Don’t Expect Much More Than $145 Per Share

On the other hand, Potash shareholders should not expect BHP’s offer to go above $150 to $160 for a few reasons:

Doyle’s Personal Interest. A deal will make Potash CEO Bill Doyle a very rich man. Based on a February 26th management information circular (p. 71) filed with the Canadian Securities Administrators (CSA), Doyle owns stock and options totaling 3.4263 million shares. Multiply that by $130 and you get a payday of more than $445 million. A higher takeover price would cause that $445 million to grow even larger.

Normally, stock options vest over many years and are not immediately exercisable. But Doyle has a “change of control” clause in his employment contract that causes all of his options to vest immediately if Potash is taken over. Doyle will not antagonize BHP with unreasonable demands and risk having BHP walk away. Keep in mind that Doyle has never said that Potash is not for sale – in fact, he recently stated:

I am not saying that we are opposed to a sale, but what I am saying is we are opposed to a steal of the company.

In other words: Doyle wants to be cashed out, but at a slightly higher price.

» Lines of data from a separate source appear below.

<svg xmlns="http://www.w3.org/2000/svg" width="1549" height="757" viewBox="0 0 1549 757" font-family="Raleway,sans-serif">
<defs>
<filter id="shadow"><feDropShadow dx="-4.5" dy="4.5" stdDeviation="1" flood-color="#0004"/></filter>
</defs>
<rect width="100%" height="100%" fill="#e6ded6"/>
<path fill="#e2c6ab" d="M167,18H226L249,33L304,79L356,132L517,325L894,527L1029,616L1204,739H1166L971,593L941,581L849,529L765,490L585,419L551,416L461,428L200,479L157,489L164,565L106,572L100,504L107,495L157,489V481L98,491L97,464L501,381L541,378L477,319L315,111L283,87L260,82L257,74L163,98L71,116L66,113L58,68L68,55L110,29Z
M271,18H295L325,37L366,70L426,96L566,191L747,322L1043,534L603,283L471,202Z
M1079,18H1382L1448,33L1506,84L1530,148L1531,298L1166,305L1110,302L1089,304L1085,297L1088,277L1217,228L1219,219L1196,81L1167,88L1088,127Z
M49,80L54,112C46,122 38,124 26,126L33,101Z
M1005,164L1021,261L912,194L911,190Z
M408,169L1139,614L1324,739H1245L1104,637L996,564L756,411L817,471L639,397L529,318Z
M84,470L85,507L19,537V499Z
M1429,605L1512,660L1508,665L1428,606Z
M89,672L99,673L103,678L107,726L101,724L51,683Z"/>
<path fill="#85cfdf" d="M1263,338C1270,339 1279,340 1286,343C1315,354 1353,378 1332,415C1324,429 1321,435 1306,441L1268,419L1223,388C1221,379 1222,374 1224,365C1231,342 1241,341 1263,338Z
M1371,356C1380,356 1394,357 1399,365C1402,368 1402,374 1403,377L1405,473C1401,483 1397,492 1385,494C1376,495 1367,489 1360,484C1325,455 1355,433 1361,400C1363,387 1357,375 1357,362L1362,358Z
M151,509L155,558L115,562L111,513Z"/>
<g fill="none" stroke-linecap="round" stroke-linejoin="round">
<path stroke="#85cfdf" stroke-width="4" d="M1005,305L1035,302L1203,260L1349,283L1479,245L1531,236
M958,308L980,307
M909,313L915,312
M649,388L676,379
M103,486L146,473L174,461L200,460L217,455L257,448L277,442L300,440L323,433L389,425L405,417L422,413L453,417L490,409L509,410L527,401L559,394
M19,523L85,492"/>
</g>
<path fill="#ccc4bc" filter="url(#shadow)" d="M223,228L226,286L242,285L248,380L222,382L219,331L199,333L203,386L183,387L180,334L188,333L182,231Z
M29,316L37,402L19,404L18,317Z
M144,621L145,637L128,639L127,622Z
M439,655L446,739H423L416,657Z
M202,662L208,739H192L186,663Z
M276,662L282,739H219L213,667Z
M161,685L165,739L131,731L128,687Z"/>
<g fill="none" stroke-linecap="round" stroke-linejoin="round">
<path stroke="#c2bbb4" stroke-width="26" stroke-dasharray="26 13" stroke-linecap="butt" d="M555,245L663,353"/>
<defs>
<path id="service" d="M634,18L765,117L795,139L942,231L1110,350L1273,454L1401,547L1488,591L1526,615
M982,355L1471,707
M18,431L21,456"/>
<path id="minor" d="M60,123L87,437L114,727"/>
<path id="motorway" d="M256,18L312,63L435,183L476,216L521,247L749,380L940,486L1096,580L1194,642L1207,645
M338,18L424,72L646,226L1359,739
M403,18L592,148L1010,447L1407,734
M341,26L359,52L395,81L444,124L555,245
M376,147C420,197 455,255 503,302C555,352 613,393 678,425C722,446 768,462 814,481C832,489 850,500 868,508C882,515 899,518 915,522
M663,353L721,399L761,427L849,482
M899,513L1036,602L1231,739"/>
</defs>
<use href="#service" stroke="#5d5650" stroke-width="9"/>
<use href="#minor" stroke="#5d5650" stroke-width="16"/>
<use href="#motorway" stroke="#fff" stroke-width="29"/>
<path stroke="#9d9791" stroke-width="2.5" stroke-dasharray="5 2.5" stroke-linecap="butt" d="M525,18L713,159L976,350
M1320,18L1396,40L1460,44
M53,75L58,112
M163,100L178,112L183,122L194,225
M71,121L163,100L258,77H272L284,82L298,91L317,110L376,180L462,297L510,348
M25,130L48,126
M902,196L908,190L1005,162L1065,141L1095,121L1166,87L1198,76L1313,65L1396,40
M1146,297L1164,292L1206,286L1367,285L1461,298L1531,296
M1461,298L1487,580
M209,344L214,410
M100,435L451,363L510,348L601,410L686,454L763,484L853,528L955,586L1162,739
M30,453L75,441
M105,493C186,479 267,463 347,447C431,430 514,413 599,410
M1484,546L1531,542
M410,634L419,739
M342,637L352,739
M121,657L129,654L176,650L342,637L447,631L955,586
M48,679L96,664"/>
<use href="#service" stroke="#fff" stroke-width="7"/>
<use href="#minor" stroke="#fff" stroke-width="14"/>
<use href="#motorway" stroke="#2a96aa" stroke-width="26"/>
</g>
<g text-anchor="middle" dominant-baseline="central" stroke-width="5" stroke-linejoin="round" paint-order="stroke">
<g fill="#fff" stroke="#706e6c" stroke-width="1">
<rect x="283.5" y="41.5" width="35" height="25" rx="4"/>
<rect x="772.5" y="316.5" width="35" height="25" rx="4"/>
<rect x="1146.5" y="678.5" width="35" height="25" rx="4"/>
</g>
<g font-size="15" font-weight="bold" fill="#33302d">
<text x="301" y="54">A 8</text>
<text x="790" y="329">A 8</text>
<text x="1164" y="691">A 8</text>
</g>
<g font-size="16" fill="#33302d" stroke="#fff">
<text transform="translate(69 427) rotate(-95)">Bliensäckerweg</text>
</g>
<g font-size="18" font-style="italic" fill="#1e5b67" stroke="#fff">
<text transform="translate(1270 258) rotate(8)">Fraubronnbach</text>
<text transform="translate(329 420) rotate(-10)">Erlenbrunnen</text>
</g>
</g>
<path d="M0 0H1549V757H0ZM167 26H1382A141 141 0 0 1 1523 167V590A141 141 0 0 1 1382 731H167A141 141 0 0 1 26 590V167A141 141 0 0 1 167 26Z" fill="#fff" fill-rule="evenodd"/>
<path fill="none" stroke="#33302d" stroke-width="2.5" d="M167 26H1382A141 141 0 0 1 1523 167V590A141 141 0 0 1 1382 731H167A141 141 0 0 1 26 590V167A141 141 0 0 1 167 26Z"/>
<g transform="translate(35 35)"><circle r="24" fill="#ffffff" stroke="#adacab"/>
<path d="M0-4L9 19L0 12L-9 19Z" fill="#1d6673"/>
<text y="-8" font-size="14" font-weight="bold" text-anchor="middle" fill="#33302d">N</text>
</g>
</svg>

BHP Has a History of Not Overpaying. BHP CEO Marius Kloppers is a hard-nosed South African who has emphasized that BHP will be “disciplined on this bid.” History supports this assertion. Back in November 2007, just a few months into the CEO job, Kloppers initiated a hostile all-share bid for fellow Aussie miner Rio Tinto (NYSE: RTP).  He raised the offer three months later by 13% in an effort to close the deal. Rio continued to balk, however, and Kloppers did not hesitate to withdraw the offer later in 2008.

No Non-Chinese Company Can Match BHP’s All-Cash Offer.  Many other companies have been identified as potential bidders, but none other than the Chinese have the financial firepower of BHP.

  • Rio Tinto is still struggling over the debt it incurred to acquire Canada’s Alcan Aluminum for $38 billion back in 2007.  It has actually been forced to sell some of its potash assets to reduce debt and is unlikely to reverse course now and incur debt to buy potash assets.
  • Brazil miner Vale (NYSE: VALE) has expressly denied preparing a bid, stating that it is focused on developing its fertilizer assets in Brazil and Peru.
  • China’s Sinochem has the cash to compete with BHP, and its Sinofert fertilizer subsidiary is already 20% owned by Potash Corp., but virtually nobody believes the Canadian government would allow a Chinese state-owned entity to purchase Potash Corp. With China one of the largest consumers of potash, the Canadian government is concerned that Sinochem would be directed to underprice potash exports, which would reduce royalties due to Canada. The fact that China isn’t exactly a democracy doesn’t help either.

BHP’s Jansen Mine. BHP’s bid for Potash Corp. may have put its “greenfield” Jansen potash mine on the backburner temporarily, but it is still committed to developing it if Potash Corp. is unreasonable. The threat of increasing the supply of potash by developing the Jansen mine — and thus depressing potash prices — may be enough to discourage other companies from bidding.

Bottom Line

Expect BHP to raise its offer to at least $145, but it may take many months of sparring before Potash Corp. agrees to the deal.  In the meantime, the price of Potash Corp. may drift back down to the $130 level as speculators sell on any rumor that the deal is falling through. If I owned Potash Corp., I would probably hold on since, in my view, a deal will occur. In contrast, as a potential new investor, I would wait to buy on dips down near $130.